Но хочешь не хочешь, а смотреть вперед, на Северное море, надо, думать об Амстердаме — тоже надо. Там живет Антони Бен Крокенс. Кто он Тулаеву? Ни сват ни брат, а, поди же, не выходит из головы.
Прошло чуть больше года, как в Москве был окончательно решен вопрос о спасении «Атлантика». Каждый получил по заслугам. Уж если Тулаеву досталось на орехи, надо полагать, что Крокенсу досталось больше всех.
Впрочем, здравомыслящий человек не обвинит капитана за пожар в машине. Только много ли на берегу таких здравомыслящих, когда речь идет о морской катастрофе? Ой, мало… Все говорят об объективности, а на деле — сплошной субъективизм.
Ну, ошибся капитан Тулаев? Ошибся. Виноват? Виноват. Он ведь не изворачивался, как у́ж, и, несмотря на промахи, остался капитаном. А как Крокенс?
Статья в газете была. Она застала Ивана Карповича в отпуске, у родных в Сибири. Ахи, охи, телеграммы и звонки. Один дед сказал: «Слава богу, что ты уцелел», а другой спросил: «Портки-то не обмочил?»
Так почему же на душе пасмурно? Крокенс! Как он там? Жив? Здоров? Остался ли в капитанах?
Если бы все начать сначала! Не было бы никакого конфликта с английским спасателем, с агентом фирмы «Атлантик». Не было бы спора в Москве, где определялась доля участия «Воронежа» в спасательной операции.

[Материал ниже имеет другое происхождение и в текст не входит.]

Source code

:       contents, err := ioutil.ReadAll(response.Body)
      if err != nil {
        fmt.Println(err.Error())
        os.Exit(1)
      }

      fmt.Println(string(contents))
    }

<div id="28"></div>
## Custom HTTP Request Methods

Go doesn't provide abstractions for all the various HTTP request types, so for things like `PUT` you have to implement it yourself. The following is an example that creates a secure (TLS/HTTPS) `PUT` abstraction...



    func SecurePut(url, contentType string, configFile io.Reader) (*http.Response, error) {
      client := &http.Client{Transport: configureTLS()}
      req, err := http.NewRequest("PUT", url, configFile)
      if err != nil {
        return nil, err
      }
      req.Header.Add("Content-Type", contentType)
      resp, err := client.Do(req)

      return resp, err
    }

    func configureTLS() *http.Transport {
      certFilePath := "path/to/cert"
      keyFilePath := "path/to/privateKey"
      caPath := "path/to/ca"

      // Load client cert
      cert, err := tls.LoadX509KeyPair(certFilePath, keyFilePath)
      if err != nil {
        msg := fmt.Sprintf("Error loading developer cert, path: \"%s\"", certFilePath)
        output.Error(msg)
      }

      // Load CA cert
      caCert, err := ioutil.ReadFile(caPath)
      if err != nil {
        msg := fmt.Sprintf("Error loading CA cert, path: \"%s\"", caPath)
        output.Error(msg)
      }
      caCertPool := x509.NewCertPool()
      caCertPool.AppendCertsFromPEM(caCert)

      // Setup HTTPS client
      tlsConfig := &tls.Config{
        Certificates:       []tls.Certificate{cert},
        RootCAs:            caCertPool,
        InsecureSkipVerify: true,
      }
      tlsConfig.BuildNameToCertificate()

Когда в святое дело спасания людей и судна пробивается запах денег, оно теряет первозданную чистоту. Ллойдовский принцип «Без спасения нет вознаграждения» правомерен, но разве думали о нем моряки «Воронежа», отправляясь на взрывоопасный «Атлантик»? Нет и еще раз нет. Они рисковали, чтобы обуздать стихию, угрожающую тысячам людей разливом нефти. Да и супертанкер — творение человеческих рук — тоже жалко. Советские моряки рисковали ради святого принципа взаимопомощи на море, записанного испокон веков в судовые уставы всех народов.
В голове, правда, не укладывалось поведение людей Крокенса. Они ведь тоже моряки, и не робкого десятка. Это доказали второй механик, негр-моторист, радист и сам капитан. Почему же пасовали остальные? Неужели в погоне за страховкой они обрадовались пожару, уничтожившему их родной дом?